Zar Amir Ebrahimi, la revanche d'une exilée

Après la diffusion d'une vidéo intime, l'actrice iranienne s'est réfugiée en France en 2008 pour éviter la case prison et les coups de fouet. En recevant le prix d'interprétation féminine au dernier Festival de Cannes pour Les nuits de Mashhad, elle tient sa plus belle victoire sur l'obscurantisme et la vie. Rencontre. 
Les nuits de Mashhad  Zar Amir Ebrahimi la revanche d'une exile
Dominique Charriau/WireImage

Les acteurs honorés au Festival de Cannes mériteraient une double récompense. Pour leur prestation, bien sûr, mais aussi l’expression de surprise complètement feinte traversant leur visage au moment du sacre. À l’annonce de son triomphe dans la section interprétation féminine, le 28 mai dernier, Zar Amir Ebrahimi ne s’est pas confondue en crise de larmes ou en manifestation de joie disproportionnée. L’actrice iranienne, qui incarne une journaliste d’investigation dans Les nuits de Mashhad d’Ali Abbasi, a balayé la salle d’un air perdu. Regard de biche prise dans les phares d’une voiture, accentué par un sourire osant à peine se déployer. Comme si elle n'avait pas conscience de la force de sa prestation ; véritable uppercut dans le visage de festivaliers pourtant rodés.

Une histoire vraie

Une semaine plus tard, assise en face de nous dans un café du XVIIIe arrondissement de Paris, Zar Amir Ebrahimi n’en revient toujours pas : « J’étais plus choquée que surprise. Je me suis avancée vers la scène comme un robot. Guillaume [Canet] a senti que je ne pouvais pas prendre le prix dans les mains et l’a déposé sur le pupitre. C’était un beau moment, mais je ne me souviens de rien ». Regard par en dessous, allure frêle ensevelie sous une veste en denim, la comédienne de 41 ans est « encore sur les nuages » en ce dimanche de la Pentecôte. Son débit de parole est frénétique et à rebours du spleen post-festival de certains critiques. Où est-ce le résultat des cadavres de tasses de café s'amoncelant sur la table ? D'ailleurs, elle commande à nouveau un expresso. Il faut bien se redonner des forces après une semaine passée à jongler entre marathon promotionnel, déménagement et questionnement existentiel. « J’ai eu ce prix, d’accord, mais comment faut-il vivre à partir de maintenant ? », nous demande-t-elle.

§

_Consigne_: Relevez toutes les personnes nommées dans les deux longs paragraphes de l'article sur Zar Amir Ebrahimi. Les enregistrements proviennent d'une autre source que l'article.

§

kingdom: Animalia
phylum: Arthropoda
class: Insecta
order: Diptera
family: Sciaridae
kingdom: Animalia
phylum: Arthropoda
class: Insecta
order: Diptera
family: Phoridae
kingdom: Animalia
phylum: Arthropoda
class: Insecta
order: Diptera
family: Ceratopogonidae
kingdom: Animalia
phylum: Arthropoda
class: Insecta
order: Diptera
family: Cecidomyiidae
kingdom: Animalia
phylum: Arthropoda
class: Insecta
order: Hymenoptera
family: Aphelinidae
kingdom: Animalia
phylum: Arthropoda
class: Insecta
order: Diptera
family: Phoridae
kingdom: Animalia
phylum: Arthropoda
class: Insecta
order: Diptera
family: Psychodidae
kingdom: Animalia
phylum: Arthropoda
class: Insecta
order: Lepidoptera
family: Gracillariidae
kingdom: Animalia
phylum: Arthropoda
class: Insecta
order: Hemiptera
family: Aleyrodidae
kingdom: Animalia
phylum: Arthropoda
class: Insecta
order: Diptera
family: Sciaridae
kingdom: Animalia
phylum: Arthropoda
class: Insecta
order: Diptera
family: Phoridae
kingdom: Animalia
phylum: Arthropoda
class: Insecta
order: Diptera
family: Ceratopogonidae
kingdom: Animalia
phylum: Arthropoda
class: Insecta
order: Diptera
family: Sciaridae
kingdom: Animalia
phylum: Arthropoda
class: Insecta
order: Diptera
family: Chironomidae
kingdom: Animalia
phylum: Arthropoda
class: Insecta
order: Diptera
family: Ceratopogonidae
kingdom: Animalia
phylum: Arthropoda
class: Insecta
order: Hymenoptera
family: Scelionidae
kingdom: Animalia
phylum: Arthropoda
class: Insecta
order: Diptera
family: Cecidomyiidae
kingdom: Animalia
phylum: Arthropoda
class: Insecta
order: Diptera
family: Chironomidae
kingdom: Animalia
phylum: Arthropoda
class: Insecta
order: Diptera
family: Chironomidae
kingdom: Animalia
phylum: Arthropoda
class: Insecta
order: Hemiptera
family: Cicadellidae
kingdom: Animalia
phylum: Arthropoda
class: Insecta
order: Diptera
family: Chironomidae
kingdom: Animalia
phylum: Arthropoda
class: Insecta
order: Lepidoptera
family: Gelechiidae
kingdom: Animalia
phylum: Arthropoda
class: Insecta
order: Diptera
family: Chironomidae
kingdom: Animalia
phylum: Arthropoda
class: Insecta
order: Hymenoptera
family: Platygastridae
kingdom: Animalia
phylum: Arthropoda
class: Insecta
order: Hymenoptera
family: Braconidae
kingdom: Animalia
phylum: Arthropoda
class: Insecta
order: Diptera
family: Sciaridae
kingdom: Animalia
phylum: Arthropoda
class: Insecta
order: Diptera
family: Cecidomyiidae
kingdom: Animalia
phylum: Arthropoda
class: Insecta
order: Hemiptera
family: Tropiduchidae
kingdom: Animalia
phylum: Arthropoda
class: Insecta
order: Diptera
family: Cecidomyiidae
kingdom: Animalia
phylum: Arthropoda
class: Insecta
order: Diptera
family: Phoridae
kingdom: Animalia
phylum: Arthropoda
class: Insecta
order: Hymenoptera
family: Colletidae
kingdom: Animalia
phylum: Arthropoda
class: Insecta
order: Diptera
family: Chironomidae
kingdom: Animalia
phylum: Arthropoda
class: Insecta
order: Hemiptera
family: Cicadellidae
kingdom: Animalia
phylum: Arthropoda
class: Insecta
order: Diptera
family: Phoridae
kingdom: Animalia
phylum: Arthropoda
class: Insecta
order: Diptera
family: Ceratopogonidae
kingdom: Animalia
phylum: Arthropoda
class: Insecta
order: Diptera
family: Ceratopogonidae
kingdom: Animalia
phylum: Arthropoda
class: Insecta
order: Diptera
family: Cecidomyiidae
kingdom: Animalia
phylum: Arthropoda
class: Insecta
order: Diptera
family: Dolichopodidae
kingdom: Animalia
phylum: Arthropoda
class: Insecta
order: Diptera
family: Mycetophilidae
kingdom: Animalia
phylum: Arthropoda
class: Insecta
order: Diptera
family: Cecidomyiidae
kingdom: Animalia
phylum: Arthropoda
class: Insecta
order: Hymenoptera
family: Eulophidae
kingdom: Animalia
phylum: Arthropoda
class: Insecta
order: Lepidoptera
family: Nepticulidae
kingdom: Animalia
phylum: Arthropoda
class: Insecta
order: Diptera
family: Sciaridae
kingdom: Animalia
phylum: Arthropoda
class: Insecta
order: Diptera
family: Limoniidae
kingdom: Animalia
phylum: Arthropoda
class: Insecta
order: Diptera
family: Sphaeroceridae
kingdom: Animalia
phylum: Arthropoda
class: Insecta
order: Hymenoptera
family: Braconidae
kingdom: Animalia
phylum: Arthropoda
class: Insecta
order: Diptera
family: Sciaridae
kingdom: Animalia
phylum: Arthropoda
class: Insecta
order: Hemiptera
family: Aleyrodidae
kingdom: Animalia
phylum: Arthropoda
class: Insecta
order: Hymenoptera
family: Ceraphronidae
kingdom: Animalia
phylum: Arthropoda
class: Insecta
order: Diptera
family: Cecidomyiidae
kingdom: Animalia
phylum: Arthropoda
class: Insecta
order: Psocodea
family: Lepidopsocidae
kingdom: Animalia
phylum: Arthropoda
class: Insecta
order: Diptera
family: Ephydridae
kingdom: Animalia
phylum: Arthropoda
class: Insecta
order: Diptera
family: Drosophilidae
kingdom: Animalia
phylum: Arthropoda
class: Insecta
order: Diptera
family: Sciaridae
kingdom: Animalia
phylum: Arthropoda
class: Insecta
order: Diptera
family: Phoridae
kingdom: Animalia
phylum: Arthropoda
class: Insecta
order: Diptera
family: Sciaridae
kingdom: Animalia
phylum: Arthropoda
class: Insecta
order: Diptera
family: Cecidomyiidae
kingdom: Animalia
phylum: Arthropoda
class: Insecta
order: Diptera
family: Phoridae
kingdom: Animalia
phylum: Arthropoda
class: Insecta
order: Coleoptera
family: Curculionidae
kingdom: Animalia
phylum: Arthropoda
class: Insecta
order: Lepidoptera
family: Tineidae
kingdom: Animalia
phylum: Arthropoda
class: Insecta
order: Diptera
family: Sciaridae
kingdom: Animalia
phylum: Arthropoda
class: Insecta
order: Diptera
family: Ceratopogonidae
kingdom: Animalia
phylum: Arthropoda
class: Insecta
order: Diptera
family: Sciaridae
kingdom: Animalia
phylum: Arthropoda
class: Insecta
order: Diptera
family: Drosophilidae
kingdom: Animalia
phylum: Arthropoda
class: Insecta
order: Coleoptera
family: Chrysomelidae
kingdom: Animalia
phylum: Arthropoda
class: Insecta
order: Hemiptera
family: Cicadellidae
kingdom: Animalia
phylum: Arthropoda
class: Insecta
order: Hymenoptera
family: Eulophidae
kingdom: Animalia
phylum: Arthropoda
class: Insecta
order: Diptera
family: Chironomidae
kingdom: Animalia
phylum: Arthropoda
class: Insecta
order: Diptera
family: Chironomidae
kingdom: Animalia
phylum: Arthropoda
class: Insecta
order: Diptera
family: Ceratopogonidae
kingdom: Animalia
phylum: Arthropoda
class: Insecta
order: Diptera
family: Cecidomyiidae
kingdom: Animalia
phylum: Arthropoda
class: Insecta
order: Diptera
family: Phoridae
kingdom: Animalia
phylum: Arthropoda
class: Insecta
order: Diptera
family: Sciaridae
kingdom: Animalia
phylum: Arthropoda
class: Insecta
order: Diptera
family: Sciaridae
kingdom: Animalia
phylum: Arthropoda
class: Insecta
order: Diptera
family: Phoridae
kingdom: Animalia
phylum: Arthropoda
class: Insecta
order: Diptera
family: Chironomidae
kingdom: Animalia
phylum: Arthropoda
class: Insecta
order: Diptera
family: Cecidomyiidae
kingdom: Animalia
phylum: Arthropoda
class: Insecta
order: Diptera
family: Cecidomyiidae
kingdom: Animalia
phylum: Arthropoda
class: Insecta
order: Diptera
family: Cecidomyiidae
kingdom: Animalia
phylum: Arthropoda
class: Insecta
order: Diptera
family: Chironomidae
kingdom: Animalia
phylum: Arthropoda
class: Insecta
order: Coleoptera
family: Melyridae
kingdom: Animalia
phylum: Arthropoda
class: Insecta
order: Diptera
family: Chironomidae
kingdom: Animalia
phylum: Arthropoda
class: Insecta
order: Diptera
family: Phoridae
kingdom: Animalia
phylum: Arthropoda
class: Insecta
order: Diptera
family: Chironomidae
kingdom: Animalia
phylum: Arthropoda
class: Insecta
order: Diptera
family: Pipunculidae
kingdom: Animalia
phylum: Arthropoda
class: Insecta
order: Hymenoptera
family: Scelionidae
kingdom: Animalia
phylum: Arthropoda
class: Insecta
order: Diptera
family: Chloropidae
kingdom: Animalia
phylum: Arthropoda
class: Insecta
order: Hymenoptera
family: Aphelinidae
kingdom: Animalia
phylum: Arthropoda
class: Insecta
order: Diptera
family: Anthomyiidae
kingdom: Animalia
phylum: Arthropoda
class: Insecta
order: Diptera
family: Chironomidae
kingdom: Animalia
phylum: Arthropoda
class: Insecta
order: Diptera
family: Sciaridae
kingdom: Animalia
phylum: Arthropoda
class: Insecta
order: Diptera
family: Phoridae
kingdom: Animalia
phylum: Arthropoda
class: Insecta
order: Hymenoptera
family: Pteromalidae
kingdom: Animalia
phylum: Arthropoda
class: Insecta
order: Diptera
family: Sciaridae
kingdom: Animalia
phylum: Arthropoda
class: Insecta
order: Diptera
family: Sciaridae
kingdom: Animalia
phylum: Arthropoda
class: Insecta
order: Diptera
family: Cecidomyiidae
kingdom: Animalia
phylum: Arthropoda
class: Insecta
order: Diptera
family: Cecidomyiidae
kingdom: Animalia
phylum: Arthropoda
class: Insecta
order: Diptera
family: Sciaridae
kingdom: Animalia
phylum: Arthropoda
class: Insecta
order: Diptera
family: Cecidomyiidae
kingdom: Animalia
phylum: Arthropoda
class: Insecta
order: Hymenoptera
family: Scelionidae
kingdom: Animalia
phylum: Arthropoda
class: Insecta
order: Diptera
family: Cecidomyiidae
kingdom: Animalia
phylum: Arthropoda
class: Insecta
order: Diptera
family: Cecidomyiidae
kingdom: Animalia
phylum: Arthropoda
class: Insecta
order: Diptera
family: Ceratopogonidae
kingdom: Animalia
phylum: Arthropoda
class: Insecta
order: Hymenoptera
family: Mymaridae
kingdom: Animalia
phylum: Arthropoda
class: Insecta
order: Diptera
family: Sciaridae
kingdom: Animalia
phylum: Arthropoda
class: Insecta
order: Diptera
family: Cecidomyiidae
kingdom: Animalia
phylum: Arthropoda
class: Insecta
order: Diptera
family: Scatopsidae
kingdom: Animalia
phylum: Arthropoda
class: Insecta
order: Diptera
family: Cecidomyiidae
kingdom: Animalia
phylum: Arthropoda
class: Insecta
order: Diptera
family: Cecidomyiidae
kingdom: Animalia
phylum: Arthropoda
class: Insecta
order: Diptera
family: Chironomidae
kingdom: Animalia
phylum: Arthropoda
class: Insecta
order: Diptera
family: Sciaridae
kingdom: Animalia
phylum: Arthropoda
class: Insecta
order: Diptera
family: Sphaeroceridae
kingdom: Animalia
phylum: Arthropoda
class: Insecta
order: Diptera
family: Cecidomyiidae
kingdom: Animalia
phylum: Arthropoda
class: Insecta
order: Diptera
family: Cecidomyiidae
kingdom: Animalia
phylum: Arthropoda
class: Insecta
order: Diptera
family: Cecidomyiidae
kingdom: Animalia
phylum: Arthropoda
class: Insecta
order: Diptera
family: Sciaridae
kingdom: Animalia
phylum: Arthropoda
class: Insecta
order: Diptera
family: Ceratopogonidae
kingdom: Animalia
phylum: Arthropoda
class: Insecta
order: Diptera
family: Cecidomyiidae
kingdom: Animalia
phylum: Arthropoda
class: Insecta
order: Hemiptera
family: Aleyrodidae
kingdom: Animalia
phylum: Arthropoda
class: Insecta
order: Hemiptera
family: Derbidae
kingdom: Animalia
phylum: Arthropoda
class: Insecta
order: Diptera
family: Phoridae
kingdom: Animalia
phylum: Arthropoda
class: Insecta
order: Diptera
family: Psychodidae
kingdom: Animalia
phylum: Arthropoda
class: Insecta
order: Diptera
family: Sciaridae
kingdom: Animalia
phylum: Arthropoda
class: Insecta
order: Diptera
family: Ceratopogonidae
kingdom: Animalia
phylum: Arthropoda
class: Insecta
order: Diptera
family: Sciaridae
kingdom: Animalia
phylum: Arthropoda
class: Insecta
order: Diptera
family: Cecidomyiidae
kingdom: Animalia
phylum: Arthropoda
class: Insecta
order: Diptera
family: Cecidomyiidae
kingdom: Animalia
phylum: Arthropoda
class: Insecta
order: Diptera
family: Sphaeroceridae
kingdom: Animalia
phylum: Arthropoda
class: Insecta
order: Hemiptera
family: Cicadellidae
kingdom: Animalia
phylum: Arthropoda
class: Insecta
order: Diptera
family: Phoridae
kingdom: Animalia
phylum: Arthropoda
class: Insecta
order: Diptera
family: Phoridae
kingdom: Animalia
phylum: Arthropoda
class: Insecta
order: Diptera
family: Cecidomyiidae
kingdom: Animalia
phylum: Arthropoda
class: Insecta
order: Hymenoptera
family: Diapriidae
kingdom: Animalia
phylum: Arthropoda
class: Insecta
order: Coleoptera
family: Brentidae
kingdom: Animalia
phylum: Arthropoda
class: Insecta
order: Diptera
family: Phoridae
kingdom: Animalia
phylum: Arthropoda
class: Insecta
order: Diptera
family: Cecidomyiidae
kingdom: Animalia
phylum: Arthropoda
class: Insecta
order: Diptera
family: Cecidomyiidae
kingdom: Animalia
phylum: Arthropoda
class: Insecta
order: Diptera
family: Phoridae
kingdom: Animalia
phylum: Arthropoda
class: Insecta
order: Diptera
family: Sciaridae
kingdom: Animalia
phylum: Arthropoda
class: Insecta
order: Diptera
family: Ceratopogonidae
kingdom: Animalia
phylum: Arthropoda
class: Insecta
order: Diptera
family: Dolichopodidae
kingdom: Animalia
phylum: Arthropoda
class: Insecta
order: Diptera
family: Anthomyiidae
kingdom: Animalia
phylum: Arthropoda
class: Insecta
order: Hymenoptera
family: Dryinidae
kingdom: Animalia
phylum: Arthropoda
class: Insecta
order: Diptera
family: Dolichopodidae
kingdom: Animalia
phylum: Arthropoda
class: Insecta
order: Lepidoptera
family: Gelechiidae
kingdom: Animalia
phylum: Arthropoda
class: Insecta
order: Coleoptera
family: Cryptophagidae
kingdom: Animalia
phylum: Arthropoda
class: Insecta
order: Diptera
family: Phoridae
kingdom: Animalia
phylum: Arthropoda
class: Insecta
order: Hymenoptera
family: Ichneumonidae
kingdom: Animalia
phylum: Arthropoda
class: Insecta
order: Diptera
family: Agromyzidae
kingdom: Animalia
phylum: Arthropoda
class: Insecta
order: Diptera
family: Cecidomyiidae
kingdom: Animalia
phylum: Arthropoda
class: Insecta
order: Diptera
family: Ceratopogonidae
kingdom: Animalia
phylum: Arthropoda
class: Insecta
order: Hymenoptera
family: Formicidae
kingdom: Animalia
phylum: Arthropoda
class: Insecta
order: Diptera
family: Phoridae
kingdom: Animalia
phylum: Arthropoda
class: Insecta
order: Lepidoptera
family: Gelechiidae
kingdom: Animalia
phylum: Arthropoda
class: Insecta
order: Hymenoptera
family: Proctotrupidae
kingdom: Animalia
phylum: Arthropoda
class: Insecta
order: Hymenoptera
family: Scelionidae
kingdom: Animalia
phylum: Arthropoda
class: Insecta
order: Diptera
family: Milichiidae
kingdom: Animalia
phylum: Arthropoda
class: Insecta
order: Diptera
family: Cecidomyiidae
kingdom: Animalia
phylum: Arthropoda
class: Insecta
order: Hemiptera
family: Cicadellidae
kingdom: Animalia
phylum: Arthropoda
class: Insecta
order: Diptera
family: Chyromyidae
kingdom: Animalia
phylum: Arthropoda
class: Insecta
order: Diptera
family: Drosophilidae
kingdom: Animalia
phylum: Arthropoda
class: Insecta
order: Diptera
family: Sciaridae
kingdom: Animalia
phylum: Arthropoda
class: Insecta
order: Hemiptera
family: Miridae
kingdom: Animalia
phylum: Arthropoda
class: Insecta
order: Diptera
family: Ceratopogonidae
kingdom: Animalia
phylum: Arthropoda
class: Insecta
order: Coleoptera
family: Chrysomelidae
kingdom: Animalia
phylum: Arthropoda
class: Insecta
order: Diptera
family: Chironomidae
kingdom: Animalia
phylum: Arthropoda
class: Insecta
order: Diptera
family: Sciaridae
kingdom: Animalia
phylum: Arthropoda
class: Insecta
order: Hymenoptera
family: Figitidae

§

_Réponse_: Zar Amir Ebrahimi, Ali Abbasi, Guillaume Canet